As the city invests in technology to make St. Louis safe, cameras in the 9th Ward will make it harder for criminals to hide from police.

Friday at the Real Time Crime Center, the city announced plans to put up 36 new cameras next month. Twenty of the cameras will have pan, tilt, and zoom capabilities. The others will be license plate recognition cameras.

St.
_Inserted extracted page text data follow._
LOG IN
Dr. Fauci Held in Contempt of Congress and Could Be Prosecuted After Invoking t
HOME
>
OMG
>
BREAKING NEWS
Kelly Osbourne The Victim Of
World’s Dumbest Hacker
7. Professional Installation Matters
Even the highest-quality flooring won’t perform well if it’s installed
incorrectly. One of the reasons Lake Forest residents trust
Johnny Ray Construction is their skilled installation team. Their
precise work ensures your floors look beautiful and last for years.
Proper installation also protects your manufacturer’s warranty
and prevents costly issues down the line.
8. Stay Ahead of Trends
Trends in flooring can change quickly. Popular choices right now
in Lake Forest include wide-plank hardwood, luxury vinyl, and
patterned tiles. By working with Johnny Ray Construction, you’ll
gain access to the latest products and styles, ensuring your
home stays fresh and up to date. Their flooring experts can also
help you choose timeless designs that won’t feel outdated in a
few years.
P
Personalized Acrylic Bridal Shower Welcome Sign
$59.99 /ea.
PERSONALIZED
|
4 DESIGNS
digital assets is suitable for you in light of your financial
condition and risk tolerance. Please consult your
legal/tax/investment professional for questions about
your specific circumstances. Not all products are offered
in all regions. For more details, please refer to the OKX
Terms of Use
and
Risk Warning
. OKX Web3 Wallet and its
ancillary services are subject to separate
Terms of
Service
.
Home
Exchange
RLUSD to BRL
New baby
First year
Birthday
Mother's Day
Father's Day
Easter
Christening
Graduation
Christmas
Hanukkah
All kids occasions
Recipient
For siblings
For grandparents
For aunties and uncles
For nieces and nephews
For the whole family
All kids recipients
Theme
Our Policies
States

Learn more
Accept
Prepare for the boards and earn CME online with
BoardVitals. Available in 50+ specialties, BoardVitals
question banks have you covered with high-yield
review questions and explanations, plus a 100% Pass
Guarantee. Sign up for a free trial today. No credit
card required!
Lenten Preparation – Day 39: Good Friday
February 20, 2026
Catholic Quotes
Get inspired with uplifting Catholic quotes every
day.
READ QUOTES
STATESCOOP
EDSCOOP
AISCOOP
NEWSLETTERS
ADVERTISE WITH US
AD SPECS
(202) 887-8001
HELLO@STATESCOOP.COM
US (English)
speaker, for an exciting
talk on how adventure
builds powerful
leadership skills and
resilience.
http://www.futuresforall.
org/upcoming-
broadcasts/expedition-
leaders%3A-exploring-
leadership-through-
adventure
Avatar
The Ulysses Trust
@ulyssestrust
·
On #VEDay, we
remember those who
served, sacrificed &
Louis Police Chief Sam Dotson said it’s not just about pictures, but also data; the linking of technology to make the city safer.

“In order to be successful in the 21st century, technology must be embraced by law enforcement and it must be embraced by the communities that we serve,” Dotson said.

The police department has 500 cameras in the Real Time Crime Center, which are monitored 24-7. There are 100 cameras that the traffic department already has installed, with an additional 200 traffic cameras to go up later in the year. They read the plate of every passing car and instantly run them through a national database of vehicles involved in felonies.

“We can do this because the city has installed over 92 miles of fiber throughout the City of St. Louis since about the year 2000,” said Deanna Venker, Commissioner of the St. Louis Traffic and Lighting Department.

Since the inception of the Real Time Crime Center, police have made more than 300 arrests due to the license plate reader hits: 844 charges resulted from the arrests, 143 stole vehicles recovered, and 29 firearms recovered.

“We want the public to know the cameras are out there and we want the bad guys to know the cameras are out there,” Dotson said.

The half-million dollar investment in cameras and technology in the 9th Ward will affect neighborhoods like Benton Park, Benton Park West, McKinley Heights, Soulard, Mount Pleasant, and Marineville.

“It's pretty easy when you see crime stats, you want to put them in and the other important thing you want to put them where the fiber is, because I wouldn't get any cameras,” said Alderman Kenneth Ortmann (9th Ward).